Skills fund now available to SMEs
13 Nov 2020
More employers across Scotland can now apply for funding to provide upskilling and reskilling opportunities for their staff.
The Flexible Workforce Development Fund (FWDF) helps businesses to invest in their workforce and is available for all of Scotland’s employers subject to the UK Government’s Apprenticeship Levy. For the first time, the fund will now be available for both levy payers and SMEs, across the private, public and third sectors.
In August this year, the FWDF was doubled to £20 million for 2020-21, with £13 million made available through the first phase to allow colleges to provide additional support for levy paying employers. This was part of the Scottish Government’s response to the effects of the COVID-19 pandemic.
The second phase of the fund, backed by £7 million, will also be utilised to respond directly to the impacts of the pandemic, and will be open to applications from 16 November 2020.
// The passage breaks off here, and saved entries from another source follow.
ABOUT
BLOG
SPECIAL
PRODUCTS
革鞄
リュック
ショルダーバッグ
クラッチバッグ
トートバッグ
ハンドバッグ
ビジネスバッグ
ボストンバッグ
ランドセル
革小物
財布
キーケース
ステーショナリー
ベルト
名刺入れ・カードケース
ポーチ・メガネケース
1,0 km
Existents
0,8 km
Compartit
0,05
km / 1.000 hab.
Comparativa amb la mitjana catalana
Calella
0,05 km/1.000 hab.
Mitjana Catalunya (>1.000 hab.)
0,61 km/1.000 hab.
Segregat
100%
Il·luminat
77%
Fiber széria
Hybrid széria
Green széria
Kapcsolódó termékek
Of this, £5 million will be distributed by the Scottish Funding Council to support SMEs through a college and Open University in Scotland partnership, while Skills Development Scotland will offer a new option which will test the use of private training providers for levy paying businesses who require specialist training.
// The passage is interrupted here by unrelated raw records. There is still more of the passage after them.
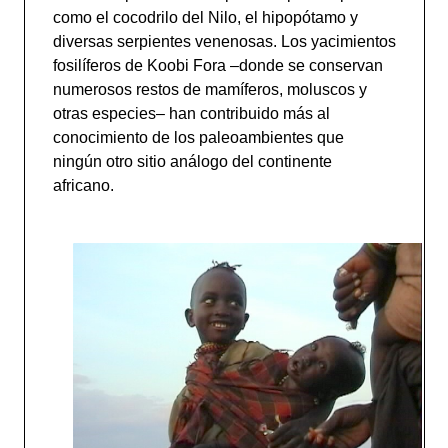
como el cocodrilo del Nilo, el hipopótamo y
diversas serpientes venenosas. Los yacimientos
fosilíferos de Koobi Fora –donde se conservan
numerosos restos de mamíferos, moluscos y
otras especies– han contribuido más al
conocimiento de los paleoambientes que
ningún otro sitio análogo del continente
africano.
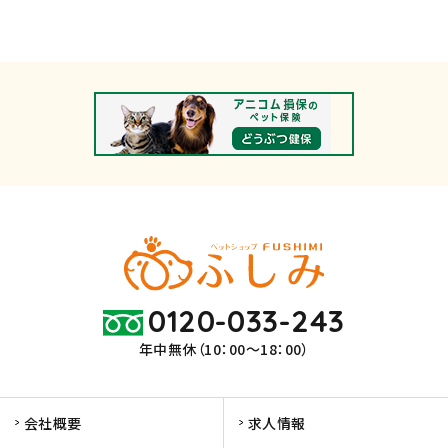
0120-033-243
年中無休（10：00～18：00）
会社概要
求人情報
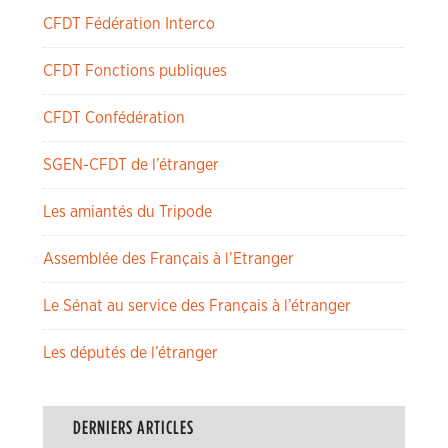
CFDT Fédération Interco
CFDT Fonctions publiques
CFDT Confédération
SGEN-CFDT de l’étranger
Les amiantés du Tripode
Assemblée des Français à l’Etranger
Le Sénat au service des Français à l’étranger
Les députés de l’étranger
DERNIERS ARTICLES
Business, Fair Work and Skills Minister Jamie Hepburn said:
“Opportunities for training are essential for both employers and employees, and in August we doubled funding for our Flexible Workforce Development Fund to £20 million for 2020-21 to ensure businesses across Scotland can continue to invest in their workforce.
“As this fund adapts and responds to the impacts of the pandemic, we will also see the introduction of additional delivery partners including the Open University in Scotland and private training providers for employers who require more specialist training.
“By strengthening upskilling the existing workforce, in partnership with colleges, we can retain jobs and support employers as they pivot and adapt to a new and very different working environment as a result of the pandemic.”